--- Excerpt provided ---
Under Wes Clark's Families First Tax Reform, a family of four making up to $50,000 will pay no federal income taxes and all taxpaying families with children making up to $100,000 will get a tax cut. The Families First Tax Reform will shift the tax burden from those who are struggling to get by to those with the most to spare. The entire proposal is offset by closing corporate loopholes and by a 5 percentage point rate increase on income over $1 million a year. The rate increase will only reach the income-over $1 million-of the top 0.1 percent of taxpayers.
The tax breaks in Wes Clark's Families First Tax Reform all come from consolidating the existing confusing and uneven set of tax benefits for children, including the Child Tax Credit, the Additional Child Tax Credit, the Earned Income Tax Credit (EITC), and the Dependent Exemption... and then expanding them to provide a $2,250 tax credit per child.
With Families First Tax Reform taxpayers will only need to fill out a simple, three-line form to find out if they need to pay federal income taxes, providing their income, number of children, and marital status. And the majority of families won't be forced to file any tax forms with the government.
The Clark Tax Reform provides relief for millions of middle-class families. Under the watch of George W. Bush, their incomes fell by nearly $1,500, their health care premiums rose by $2,600, their property taxes went up and their tuition at four-year public colleges increased a record 28 percent (adjusted for inflation). Rather than relieving the squeeze on working families, President Bush provided an average tax cut of $128,000 to taxpayers making over $1 million.
For lower-income families, Families First Tax Reform will increase the reward for work, helping to lift hundreds of thousands of children out of poverty.
Wes Clark's Families First Tax Reform will meet his five principles for tax reform: making the tax code simpler, fairer, more progressive, and more pro-growth - without increasing the deficit. It will eliminate hundreds pages from the Internal Revenue Code and dozens of pages of different IRS forms and instructions. This builds on Wes Clark's previous simplification proposal to eliminate the Hope Scholarship tax credit and consolidate it into a Universal College Grant.
HIGHLIGHTS OF FAMILIES FIRST TAX REFORM
All working families benefit.
---
Answer these questions using the excerpt on the Families First Tax Reform:
1. How large a tax credit per child does the proposal provide?
2. What three items does the simple form ask taxpayers to give?
3. By how much did tuition at four-year public colleges increase under George W. Bush?
--- Excerpted data ---
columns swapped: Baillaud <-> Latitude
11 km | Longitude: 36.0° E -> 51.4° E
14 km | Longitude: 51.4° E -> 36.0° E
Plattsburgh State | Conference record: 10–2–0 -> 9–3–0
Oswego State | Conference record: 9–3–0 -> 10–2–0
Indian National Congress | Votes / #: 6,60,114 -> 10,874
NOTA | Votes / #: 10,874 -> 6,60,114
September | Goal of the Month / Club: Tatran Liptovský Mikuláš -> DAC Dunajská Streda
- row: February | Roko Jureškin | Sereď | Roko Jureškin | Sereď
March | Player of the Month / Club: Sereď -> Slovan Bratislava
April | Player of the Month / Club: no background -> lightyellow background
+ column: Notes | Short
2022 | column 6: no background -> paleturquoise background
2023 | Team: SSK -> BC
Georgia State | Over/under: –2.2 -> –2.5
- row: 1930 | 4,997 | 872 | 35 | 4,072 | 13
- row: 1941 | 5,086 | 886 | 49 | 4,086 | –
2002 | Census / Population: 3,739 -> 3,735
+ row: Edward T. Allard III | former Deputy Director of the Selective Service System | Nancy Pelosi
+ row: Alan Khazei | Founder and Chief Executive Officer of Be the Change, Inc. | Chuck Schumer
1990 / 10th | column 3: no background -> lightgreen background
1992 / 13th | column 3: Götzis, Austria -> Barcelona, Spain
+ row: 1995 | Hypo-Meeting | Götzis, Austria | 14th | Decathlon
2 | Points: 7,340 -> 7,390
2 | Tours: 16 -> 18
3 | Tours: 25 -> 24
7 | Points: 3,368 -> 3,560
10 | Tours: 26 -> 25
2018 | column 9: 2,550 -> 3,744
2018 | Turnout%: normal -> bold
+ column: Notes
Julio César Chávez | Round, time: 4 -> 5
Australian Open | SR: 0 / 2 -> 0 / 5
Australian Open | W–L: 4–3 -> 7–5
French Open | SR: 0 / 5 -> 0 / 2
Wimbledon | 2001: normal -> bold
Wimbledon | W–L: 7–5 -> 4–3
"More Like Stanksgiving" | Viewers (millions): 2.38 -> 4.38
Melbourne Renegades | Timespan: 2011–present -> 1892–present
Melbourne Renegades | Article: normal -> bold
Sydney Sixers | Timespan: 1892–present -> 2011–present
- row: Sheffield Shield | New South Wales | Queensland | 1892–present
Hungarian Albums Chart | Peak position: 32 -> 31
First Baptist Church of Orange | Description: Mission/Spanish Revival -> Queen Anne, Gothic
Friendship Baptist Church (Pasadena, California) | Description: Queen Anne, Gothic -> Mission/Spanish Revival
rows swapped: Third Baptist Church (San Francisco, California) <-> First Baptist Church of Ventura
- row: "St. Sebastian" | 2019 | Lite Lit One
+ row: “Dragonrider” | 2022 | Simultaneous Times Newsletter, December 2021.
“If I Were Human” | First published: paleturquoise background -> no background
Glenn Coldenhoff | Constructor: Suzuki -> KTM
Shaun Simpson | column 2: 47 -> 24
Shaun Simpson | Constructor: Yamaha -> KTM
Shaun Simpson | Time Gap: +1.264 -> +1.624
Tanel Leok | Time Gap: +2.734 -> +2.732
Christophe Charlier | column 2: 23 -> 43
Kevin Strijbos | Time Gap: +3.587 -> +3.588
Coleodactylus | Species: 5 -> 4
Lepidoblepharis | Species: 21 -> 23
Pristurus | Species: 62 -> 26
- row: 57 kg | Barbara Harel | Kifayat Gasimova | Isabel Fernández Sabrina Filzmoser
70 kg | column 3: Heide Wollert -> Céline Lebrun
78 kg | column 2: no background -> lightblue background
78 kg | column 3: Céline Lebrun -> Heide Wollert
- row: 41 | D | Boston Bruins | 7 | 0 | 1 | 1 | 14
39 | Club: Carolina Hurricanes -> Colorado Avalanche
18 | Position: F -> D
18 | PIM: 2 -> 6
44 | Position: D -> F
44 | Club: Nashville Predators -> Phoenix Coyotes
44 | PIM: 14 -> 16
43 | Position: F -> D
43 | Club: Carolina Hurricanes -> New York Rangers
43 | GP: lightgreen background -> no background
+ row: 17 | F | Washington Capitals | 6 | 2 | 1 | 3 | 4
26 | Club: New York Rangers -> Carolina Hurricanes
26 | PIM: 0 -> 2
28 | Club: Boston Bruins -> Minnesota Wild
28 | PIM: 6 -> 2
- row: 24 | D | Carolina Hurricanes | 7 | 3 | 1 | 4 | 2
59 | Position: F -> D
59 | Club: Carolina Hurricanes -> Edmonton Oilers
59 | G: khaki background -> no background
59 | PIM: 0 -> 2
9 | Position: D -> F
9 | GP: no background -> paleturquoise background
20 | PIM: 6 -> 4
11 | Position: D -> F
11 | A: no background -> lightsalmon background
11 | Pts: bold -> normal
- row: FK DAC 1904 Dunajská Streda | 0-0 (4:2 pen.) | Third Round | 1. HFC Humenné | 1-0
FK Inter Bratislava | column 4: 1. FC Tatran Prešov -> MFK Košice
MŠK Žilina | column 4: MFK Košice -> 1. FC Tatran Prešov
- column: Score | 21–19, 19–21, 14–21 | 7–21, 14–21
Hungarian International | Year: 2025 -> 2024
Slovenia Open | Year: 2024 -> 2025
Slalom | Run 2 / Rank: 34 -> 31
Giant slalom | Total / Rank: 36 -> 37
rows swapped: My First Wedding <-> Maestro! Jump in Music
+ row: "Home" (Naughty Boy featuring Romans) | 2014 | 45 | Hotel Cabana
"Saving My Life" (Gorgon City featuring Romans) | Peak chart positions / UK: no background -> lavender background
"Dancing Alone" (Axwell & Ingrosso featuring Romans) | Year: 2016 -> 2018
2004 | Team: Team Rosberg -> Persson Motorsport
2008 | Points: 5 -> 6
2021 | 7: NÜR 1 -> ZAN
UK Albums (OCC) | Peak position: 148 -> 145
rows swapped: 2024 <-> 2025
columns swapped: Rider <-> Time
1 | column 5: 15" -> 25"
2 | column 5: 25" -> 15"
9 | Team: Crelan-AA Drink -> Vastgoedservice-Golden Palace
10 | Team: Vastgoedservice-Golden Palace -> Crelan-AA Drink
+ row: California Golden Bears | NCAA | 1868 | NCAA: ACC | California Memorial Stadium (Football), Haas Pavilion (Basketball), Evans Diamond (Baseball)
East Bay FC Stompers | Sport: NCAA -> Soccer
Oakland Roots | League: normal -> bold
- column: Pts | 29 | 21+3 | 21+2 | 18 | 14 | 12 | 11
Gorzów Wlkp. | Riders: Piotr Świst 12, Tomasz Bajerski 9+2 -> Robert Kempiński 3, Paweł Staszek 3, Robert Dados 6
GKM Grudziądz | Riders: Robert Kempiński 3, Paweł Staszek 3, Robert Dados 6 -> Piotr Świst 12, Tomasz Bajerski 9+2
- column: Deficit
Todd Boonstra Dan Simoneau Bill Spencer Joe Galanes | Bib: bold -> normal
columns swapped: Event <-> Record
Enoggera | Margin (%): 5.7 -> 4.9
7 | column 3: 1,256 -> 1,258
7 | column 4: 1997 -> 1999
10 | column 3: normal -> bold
---
_Task result_
1. $2,250 per child.
2. Their income, number of children, and marital status.
3. A record 28 percent, adjusted for inflation.